Assembly of the Bi-component Leukocidin Pore Examined by Truncation Mutagenesis

Abstract

Staphylococcal leukocidin (Luk) and alpha-hemolysin (alphaHL) are members of the same family of beta barrel pore-forming toxins (betaPFTs). Although the alphaHL pore is a homoheptamer, the Luk pore is formed by the co-assembly of four copies each of the two distantly related polypeptides, LukF and LukS, to form an octamer.
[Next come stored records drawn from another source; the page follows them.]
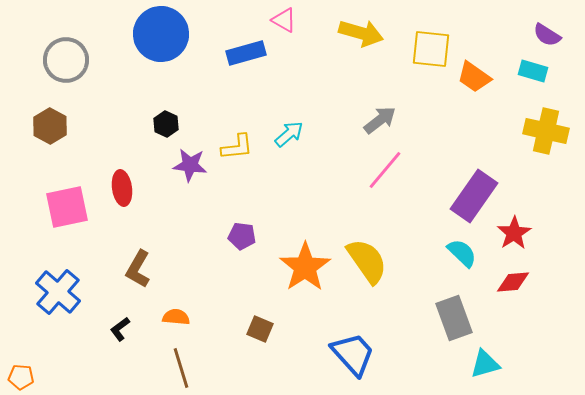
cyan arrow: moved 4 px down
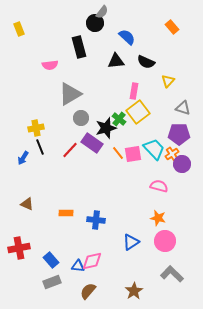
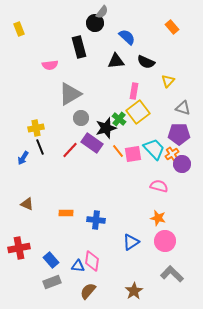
orange line at (118, 153): moved 2 px up
pink diamond at (92, 261): rotated 70 degrees counterclockwise
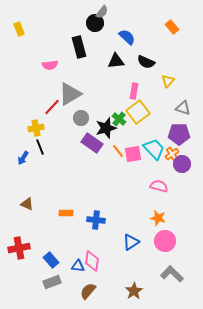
red line at (70, 150): moved 18 px left, 43 px up
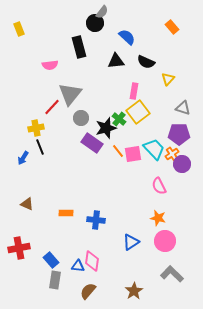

Here, we examine N- and C-terminal truncation mutants of LukF and LukS. LukF subunits missing up to nineteen N-terminal amino acids are capable of producing stable, functional hetero-oligomers with WT LukS. LukS subunits missing up to fourteen N-terminal amino acids perform similarly in combination with WT LukF. Further, the simultaneous truncation of both LukF and LukS is tolerated. Both Luk subunits are vulnerable to short deletions at the C terminus. Interestingly, the N terminus of the LukS polypeptide becomes resistant to proteolytic digestion in the fully assembled Luk pore while the N terminus of LukF remains in an exposed conformation. The results from this work and related experiments on alphaHL suggest that, although the N termini of betaPFTs may undergo reorganization during assembly, they are dispensable for the formation of functional pores.